[Passage — start]
The items listed below are required for admission consideration for applicable semesters of entry during the current academic year. Submission instructions, additional details, and changes to admission requirements for semesters other than the current academic year can be found on The Graduate College's website. International students should review the International Admission Documents page for additional requirements.

  • completed online application
  • $55 nonrefundable application fee

          or

  • $90 nonrefundable application fee for applications with international credentials
  • baccalaureate degree from a regionally accredited university
  • official transcripts from each institution where course credit was granted
  • minimum 2.75 GPA in the last 60 hours of undergraduate course work (plus any completed graduate courses)
  • minimum 3.0 GPA in junior and senior level physics courses in modern physics, mathematical physics or equivalent, classical mechanics, electromagnetic field theory, and quantum mechanics (Leveling courses may be required if student lacks sufficient background course work. Any required leveling course work must be completed with grades of B or better prior to admission.)
  • GRE not required*
  • resume/CV
  • statement of purpose
  • three letters of recommendation

TOEFL, PTE, or IELTS Scores

Non-native English speakers who do not qualify for an English proficiency waiver:

  • official TOEFL iBT scores required with a 78 overall
  • official PTE scores required with a 52 overall
  • official IELTS (academic) scores required with a 6.5 overall and minimum individual module scores of 6.0

This program does not offer admission if the scores above are not met.

*Additional Information
If the physics GPA falls below the minimum requirement of 3.0, the student may submit the following to be considered for conditional admission:

  • official GRE (general test only) with competitive scores in the verbal reasoning and quantitative reasoning sections

Conditional admission is not available to applicants who require "F" or "J" visas.

Degree Requirements

The Master of Science (M.S.) degree with a major in Physics concentration in Material Physics requires 30 semester credit hours, including a thesis. Students who do not have the appropriate background course work may be required to complete leveling courses.

Course Requirements

Required Courses
PHYS 5312ADVANCED QUANTUM MECHANICS3
PHYS 5313Mathematical Methods of Physics3
PHYS 5314Statistical Physics3
PHYS 5331Electromagnetic Field Theory3
Prescribed Electives
Choose 9 hours from the following:9
PHYS 5304
Experimental Research Methods
PHYS 5320
Solid State Physics
PHYS 5322
Semiconductor Device Microfabrication
PHYS 5324
Thin Film Synthesis and Characterization Laboratory
PHYS 5327
Semiconductor Device Physics
PHYS 5332
Materials Characterization
Electives
Choose 3 hours of advisor-approved electives3
Thesis
PHYS 5399AThesis3
Choose a minimum of 3 hours from the following:3
PHYS 5199B
Thesis
PHYS 5299B
Thesis
PHYS 5399B
Thesis
PHYS 5599B
Thesis
PHYS 5999B
Thesis
Total Hours30

Comprehensive Examination Requirement

An oral thesis defense is required and will satisfy the comprehensive examination requirement. If the thesis committee is not satisfied with a graduate student’s oral defense, they will specify all deficiencies the student must resolve. Should the thesis committee decide to hold a second oral defense, the chair of the thesis committee shall not schedule the second defense until the student has resolved all specified deficiencies.

Students who do not successfully complete the requirements for the degree within the timelines specified will be dismissed from the program.
[Passage — finish]
Exercise requirements:
1. Reproduce the physics admission text starting at "Non-native English speakers" and ending at "are not met.", switching "overall" to "composite" throughout.
2. Resume the text on the physics master's degree requirements from the point at which it stops.
[Data supplied — start]
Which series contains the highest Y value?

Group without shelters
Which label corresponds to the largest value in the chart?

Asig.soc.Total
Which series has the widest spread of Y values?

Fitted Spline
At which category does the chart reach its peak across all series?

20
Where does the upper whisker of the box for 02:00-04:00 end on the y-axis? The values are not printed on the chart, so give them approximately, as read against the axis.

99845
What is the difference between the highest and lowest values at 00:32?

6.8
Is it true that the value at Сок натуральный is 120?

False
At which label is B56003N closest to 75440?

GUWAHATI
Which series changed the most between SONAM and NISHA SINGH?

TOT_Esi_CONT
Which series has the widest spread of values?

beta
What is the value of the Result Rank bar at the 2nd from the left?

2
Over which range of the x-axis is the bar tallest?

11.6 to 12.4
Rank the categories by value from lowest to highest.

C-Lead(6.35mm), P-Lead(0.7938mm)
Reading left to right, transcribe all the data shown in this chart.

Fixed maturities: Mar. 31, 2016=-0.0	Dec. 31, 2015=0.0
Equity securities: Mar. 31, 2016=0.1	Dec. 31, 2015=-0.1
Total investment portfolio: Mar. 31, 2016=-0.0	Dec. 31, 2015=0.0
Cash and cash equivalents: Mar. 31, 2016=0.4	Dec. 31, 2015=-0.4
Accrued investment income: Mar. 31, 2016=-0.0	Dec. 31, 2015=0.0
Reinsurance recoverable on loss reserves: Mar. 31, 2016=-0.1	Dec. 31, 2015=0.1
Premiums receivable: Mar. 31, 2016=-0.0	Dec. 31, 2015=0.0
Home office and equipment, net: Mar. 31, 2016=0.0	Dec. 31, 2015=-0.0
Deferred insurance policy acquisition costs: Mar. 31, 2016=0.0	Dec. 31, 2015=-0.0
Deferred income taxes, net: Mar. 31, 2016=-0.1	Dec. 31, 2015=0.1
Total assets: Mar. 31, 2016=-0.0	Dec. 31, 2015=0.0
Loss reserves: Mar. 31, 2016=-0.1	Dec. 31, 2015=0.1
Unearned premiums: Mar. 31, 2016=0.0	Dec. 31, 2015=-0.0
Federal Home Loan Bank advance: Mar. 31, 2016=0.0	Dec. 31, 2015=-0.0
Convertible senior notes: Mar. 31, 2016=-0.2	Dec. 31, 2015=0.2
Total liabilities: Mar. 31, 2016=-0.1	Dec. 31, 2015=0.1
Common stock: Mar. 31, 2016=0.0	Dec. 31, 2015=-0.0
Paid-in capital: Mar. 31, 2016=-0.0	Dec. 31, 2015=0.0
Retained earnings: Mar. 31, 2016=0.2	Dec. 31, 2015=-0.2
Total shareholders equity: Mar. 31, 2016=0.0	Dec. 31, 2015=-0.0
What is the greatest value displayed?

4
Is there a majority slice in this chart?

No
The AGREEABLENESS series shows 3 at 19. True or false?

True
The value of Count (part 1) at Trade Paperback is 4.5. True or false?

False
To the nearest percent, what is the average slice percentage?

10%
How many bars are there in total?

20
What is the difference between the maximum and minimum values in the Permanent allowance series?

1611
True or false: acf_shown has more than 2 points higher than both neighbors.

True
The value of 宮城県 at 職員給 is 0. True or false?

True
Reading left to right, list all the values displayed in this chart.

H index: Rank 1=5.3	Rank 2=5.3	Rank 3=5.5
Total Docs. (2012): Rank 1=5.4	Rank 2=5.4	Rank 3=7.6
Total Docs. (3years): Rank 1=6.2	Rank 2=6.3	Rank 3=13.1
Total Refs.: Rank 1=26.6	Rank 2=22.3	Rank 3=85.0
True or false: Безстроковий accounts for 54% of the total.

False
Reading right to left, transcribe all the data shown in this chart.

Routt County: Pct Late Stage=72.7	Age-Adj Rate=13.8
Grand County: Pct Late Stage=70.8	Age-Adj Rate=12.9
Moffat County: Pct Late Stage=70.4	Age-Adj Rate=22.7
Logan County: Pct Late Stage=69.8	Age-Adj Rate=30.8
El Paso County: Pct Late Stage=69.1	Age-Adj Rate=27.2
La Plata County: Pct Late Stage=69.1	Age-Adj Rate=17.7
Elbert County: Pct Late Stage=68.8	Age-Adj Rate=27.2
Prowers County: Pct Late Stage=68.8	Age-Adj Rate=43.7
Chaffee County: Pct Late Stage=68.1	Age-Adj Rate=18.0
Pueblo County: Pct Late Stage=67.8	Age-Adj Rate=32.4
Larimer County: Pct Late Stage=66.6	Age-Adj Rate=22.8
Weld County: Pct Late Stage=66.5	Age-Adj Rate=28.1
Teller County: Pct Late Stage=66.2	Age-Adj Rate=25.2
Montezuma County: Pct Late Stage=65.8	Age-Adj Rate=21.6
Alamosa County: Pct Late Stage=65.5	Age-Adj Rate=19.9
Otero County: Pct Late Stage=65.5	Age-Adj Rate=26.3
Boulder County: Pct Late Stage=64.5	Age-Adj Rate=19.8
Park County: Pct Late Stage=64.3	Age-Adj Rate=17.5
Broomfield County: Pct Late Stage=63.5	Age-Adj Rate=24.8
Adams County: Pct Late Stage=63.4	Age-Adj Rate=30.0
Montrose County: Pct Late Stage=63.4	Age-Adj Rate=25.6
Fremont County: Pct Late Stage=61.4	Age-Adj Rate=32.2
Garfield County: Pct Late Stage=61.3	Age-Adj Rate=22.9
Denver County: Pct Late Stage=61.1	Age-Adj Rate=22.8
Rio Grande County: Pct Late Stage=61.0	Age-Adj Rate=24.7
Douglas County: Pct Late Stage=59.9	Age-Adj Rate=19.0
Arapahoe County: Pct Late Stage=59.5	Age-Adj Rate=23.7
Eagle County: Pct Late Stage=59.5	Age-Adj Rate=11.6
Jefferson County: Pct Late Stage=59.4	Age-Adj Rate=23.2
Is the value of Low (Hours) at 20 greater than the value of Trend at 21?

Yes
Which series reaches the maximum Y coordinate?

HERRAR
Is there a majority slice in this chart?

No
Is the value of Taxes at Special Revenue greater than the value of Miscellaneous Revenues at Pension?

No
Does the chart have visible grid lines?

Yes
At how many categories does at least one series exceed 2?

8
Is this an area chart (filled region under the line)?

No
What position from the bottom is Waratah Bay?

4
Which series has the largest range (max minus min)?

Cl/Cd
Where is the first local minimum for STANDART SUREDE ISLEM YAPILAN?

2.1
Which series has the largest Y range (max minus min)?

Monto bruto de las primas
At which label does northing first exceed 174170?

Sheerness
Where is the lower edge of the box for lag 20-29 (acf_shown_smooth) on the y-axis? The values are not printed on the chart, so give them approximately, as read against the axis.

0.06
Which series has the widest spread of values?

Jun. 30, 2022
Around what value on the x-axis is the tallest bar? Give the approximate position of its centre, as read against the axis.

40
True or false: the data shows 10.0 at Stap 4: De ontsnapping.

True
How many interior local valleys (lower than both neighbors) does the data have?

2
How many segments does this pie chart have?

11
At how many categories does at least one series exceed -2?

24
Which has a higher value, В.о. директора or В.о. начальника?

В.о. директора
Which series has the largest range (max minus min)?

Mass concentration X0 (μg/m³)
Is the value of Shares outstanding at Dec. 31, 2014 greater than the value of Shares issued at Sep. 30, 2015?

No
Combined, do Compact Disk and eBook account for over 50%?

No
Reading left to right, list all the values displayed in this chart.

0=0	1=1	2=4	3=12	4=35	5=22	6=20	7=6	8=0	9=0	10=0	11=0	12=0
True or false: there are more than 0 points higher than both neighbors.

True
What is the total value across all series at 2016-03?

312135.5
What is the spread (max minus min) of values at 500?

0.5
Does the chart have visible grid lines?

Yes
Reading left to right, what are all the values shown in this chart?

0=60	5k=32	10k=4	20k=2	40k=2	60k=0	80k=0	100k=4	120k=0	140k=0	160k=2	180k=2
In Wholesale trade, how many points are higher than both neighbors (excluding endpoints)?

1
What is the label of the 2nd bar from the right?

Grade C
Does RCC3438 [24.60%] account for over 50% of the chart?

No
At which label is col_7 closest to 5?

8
[Data supplied — finish]
Activity answers:
1.
Non-native English speakers who do not qualify for an English proficiency waiver:

  • official TOEFL iBT scores required with a 78 composite
  • official PTE scores required with a 52 composite
  • official IELTS (academic) scores required with a 6.5 composite and minimum individual module scores of 6.0

This program does not offer admission if the scores above are not met.

2.
If a student elects to follow the thesis option for the degree, a committee to direct the written thesis will be established. The thesis must demonstrate the student’s capability for research and independent thought. Preparation of the thesis must be in conformity with the Graduate College Guide to Preparing and Submitting a Thesis or Dissertation.

Thesis Proposal

The student must submit an official Thesis Proposal Form and proposal to his or her thesis committee. Thesis proposals vary by department and discipline. Please see your department for proposal guidelines and requirements. After signing the form and obtaining committee members’ signatures, the graduate advisor’s signature if required by the program and the department chair’s signature, the student must submit the Thesis Proposal Form with one copy of the proposal attached to the dean of The Graduate College for approval before proceeding with research on the thesis. If the thesis research involves human subjects, the student must obtain exemption or approval from the Texas State Institutional Review Board prior to submitting the proposal form to The Graduate College. The IRB approval letter should be included with the proposal form. If the thesis research involves vertebrate animals, the proposal form must include the Texas State IACUC approval code. It is recommended that the thesis proposal form be submitted to the dean of The Graduate College by the end of the student’s enrollment in 5399A. Failure to submit the thesis proposal in a timely fashion may result in delayed graduation.

Thesis Committee

The thesis committee must be composed of a minimum of three approved graduate faculty members.

Thesis Enrollment and Credit

The completion of a minimum of six hours of thesis enrollment is required. For a student's initial thesis course enrollment, the student will need to register for thesis course number 5399A.  After that, the student will enroll in thesis B courses, in each subsequent semester until the thesis is defended with the department and approved by The Graduate College. Preliminary discussions regarding the selection of a topic and assignment to a research supervisor will not require enrollment for the thesis course.

Students must be enrolled in thesis credits if they are receiving supervision and/or are using university resources related to their thesis work.  The number of thesis credit hours students enroll in must reflect the amount of work being done on the thesis that semester.  It is the responsibility of the committee chair to ensure that students are making adequate progress toward their degree throughout the thesis process.  Failure to register for the thesis course during a term in which supervision is received may result in postponement of graduation. After initial enrollment in 5399A, the student will continue to enroll in a thesis B course as long as it takes to complete the thesis. Thesis projects are by definition original and individualized projects.  As such, depending on the topic, methodology, and other factors, some projects may take longer than others to complete.  If the thesis requires work beyond the minimum number of thesis credits needed for the degree, the student may enroll in additional thesis credits at the committee chair's discretion. In the rare case when a student has not previously enrolled in thesis and plans to work on and complete the thesis in one term, the student will enroll in both 5399A and 5399B.

The only grades assigned for thesis courses are PR (progress), CR (credit), W (withdrew), and F (failing). If acceptable progress is not being made in a thesis course, the instructor may issue a grade of F. If the student is making acceptable progress, a grade of PR is assigned until the thesis is completed. The minimum number of hours of thesis credit (“CR”) will be awarded only after the thesis has been both approved by The Graduate College and released to Alkek Library.

A student who has selected the thesis option must be registered for the thesis course during the term or Summer I (during the summer, the thesis course runs ten weeks for both sessions) in which the degree will be conferred.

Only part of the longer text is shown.